Wiping out DFS in Hadoop

Tag: hadoop Author: suyan945 Date: 2009-08-25

How do I wipe out the DFS in Hadoop?

Other Answer1

bin/hadoop namenode -format

comments:

Watchout: existing old datanodes won't work with this newly formatted dfs. See issues.apache.org/jira/browse/HDFS-107

Other Answer2

You need to do two things:

  1. Delete the main hadoop storage directory from every node. This directory is defined by the hadoop.tmp.dir property in your hdfs-site.xml.

  2. Reformat the namenode:

hadoop namenode -format

If you only do (2), it will only remove the metadata stored by the namenode, but won't get rid of all the temporary storage and datanode blocks.

comments:

deleting main hadoop storage directory from every single node is not feasible!

Other Answer3

hdfs dfs -rm -r "/*"

(the old answer was deprecated)

comments:

I get a delete failed error when I try this, I can delete subdirectories, but not the root
hdfs dfs -rmr is now deprecated and also won't work for /. You should try hdfs dfs -rm -r "/*" instead.

Other Answer4

You may issue

hadoop fs -rmr /

This would delete all directories and sub-directories under DFS.

Another option is to stop your cluster and then issue:

hadoop namenode -format

This would erase all contents on DFS, and then start the cluster again.

Other Answer5

So this is what I have had to do in the past.

1. Navigate to your hadoop directory on your NameNode, then stop all the hadoop processes. By running the default stop-all script. This will also stop DFS. e.g.

cd myhadoopdirectory
bin/stop-all.sh

2. Now On every machine in your cluster (Namenodes, JobTrackers, datanodes etc.) delete all files in your main hadoop storage mine is set to the temp folder in the root folder. Yours can be found in the conf hdfs-site.xml file under hadoop.tmp.dir property e.g.

cd /temp/
rm -r *

3. Finally go back to your name node, and format it by going to your hadoop directory and running 'bin/hadoop namenode -format' e.g.

cd myhadoopdirectory
bin/hadoop namenode -format

4. Start up your cluster again by running the following command.
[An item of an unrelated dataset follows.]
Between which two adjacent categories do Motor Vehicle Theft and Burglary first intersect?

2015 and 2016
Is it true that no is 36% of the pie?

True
It will also startup DFS again.

bin/start-all.sh

5. And it should work.

Other Answer6

  1. You need to call bin/stop-all.sh to stop dfs and mapreduce.
  2. Delete data dir which is configured in conf/hdfs-site.xml and conf/mapred-site.xml.
  3. Make sure that you have deleted some temporary files existing in /tmp dir.
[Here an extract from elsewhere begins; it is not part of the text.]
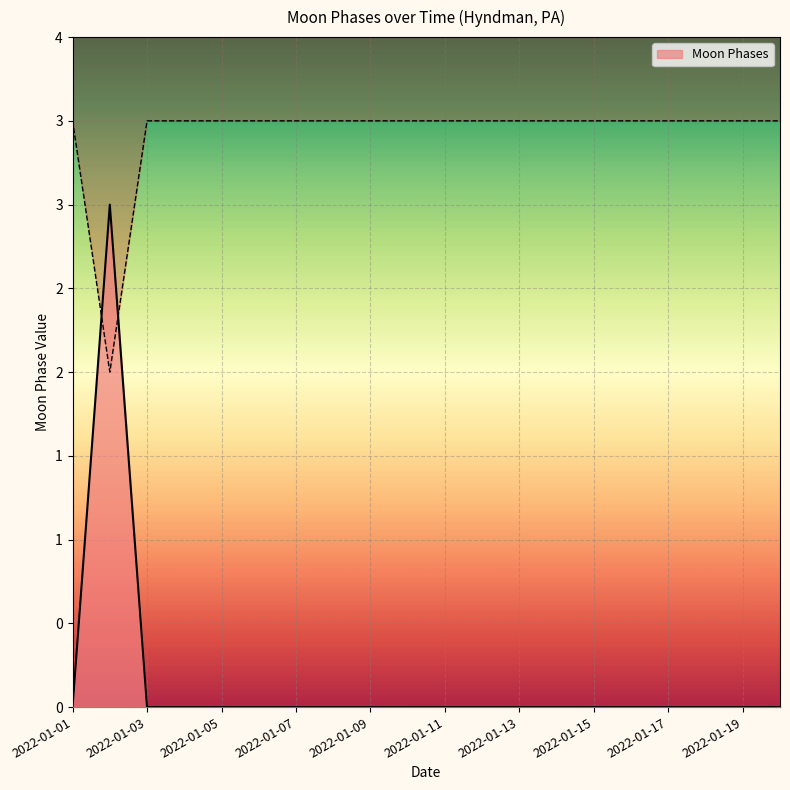

How many categories are shown in the chart?

20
After all above steps, you can call bin/hadoop namenode -format to regenerate a dfs.

Other Answer7

  1. Stop you cluster

    ${HADOOP_HOME}/bin/stop-mapred.sh

    ${HADOOP_HOME}/bin/stop-dfs.sh

    or if its pseudo distributed, simply issue:

    ${HADOOP_HOME}/bin/stop-all.sh

  2. Format your hdfs

    hadoop namenode -format